Starting with the line that includes "middle pip: (254, 163)", write out every remaining line of the records below exactly as it appears, leaving out any images.

-- DATA EXCERPTS follows --

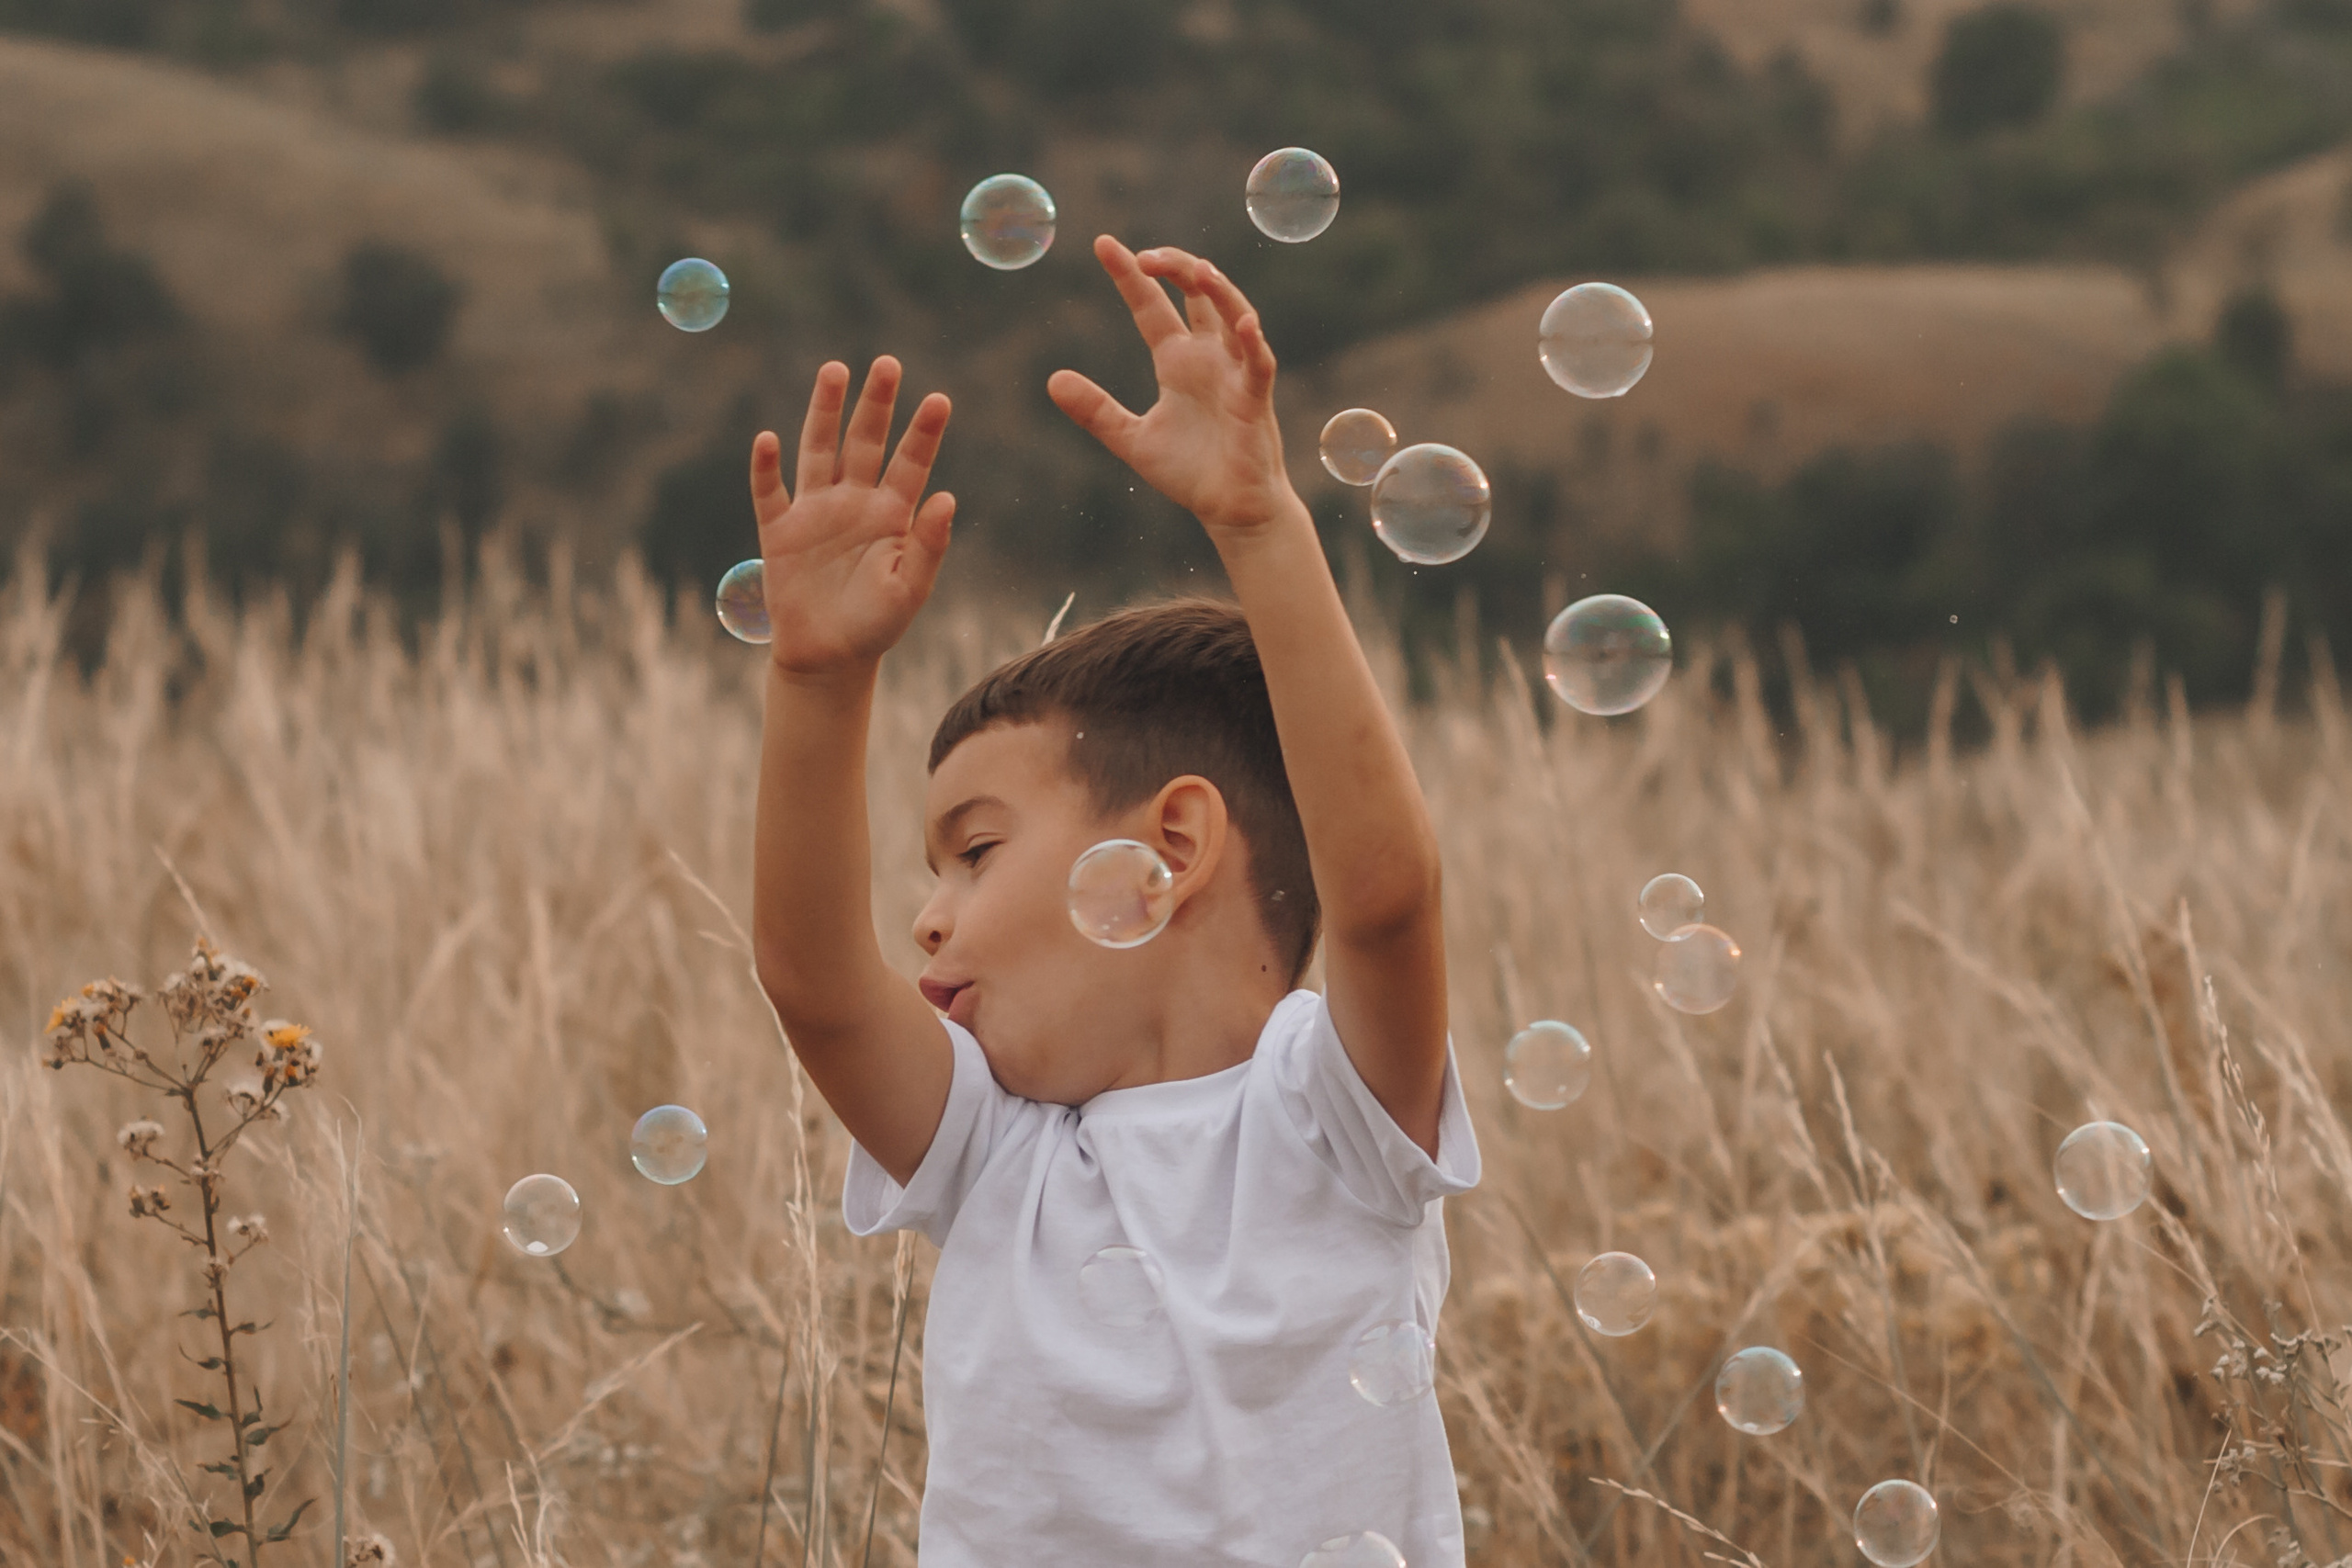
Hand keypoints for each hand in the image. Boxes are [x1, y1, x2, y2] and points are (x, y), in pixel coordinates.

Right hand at [751, 357, 953, 677]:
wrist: (829, 659)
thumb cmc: (877, 626)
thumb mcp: (910, 589)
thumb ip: (929, 544)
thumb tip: (948, 497)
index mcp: (893, 514)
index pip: (912, 463)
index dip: (924, 432)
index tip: (941, 399)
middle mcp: (855, 502)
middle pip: (866, 441)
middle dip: (877, 403)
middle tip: (889, 363)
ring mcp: (816, 511)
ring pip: (820, 450)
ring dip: (825, 412)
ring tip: (836, 369)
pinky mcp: (780, 531)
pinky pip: (770, 492)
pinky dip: (766, 467)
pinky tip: (767, 438)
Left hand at [1048, 236, 1298, 536]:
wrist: (1229, 510)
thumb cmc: (1190, 472)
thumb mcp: (1131, 438)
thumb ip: (1096, 411)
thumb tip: (1053, 380)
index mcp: (1177, 361)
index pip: (1152, 305)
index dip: (1129, 275)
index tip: (1103, 244)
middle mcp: (1207, 357)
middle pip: (1198, 293)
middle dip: (1175, 268)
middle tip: (1144, 257)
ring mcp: (1234, 374)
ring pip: (1233, 314)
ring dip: (1218, 289)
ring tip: (1195, 269)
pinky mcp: (1254, 400)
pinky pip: (1258, 363)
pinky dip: (1252, 342)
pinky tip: (1241, 323)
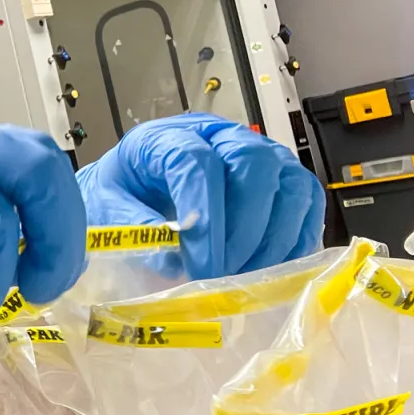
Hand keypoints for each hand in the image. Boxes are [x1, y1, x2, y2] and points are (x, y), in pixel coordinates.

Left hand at [76, 112, 324, 279]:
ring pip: (290, 183)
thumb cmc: (121, 196)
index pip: (196, 161)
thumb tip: (173, 261)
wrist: (133, 188)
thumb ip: (135, 229)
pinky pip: (307, 203)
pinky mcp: (282, 178)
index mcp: (166, 138)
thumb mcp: (106, 209)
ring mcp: (258, 153)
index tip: (199, 266)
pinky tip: (272, 271)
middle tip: (225, 275)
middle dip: (244, 227)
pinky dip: (296, 240)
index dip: (203, 215)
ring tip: (246, 278)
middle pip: (254, 163)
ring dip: (274, 238)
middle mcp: (219, 136)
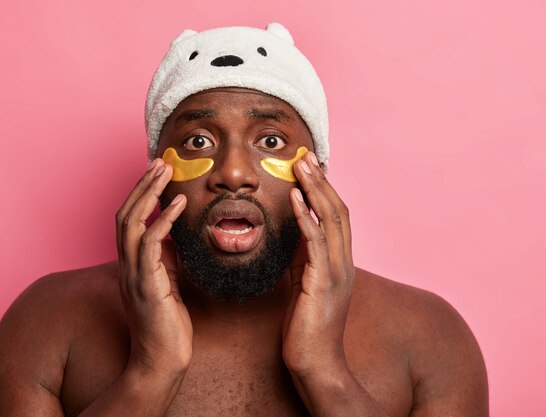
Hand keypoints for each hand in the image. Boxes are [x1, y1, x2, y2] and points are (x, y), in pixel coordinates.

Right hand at [115, 159, 191, 375]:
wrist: (162, 360)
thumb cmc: (167, 324)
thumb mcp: (167, 283)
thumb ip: (167, 259)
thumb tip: (176, 235)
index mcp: (131, 264)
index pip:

-- DATA EXCERPTS concluded --

▶ [WRITTEN RESPONSE]
middle pip: (254, 163)
ring dip: (274, 238)
middle mcp: (219, 136)
Hand keypoints for each hand in the image. Boxes are [x1, y1, x2, y2] and points are (x, y), in pixel coordinates.

Right hand at [115, 159, 191, 375]:
wrist: (162, 360)
thumb cmc: (167, 324)
thumb mcp: (167, 283)
thumb ip: (167, 259)
thumb tip: (176, 235)
index mcp: (131, 264)
index pip:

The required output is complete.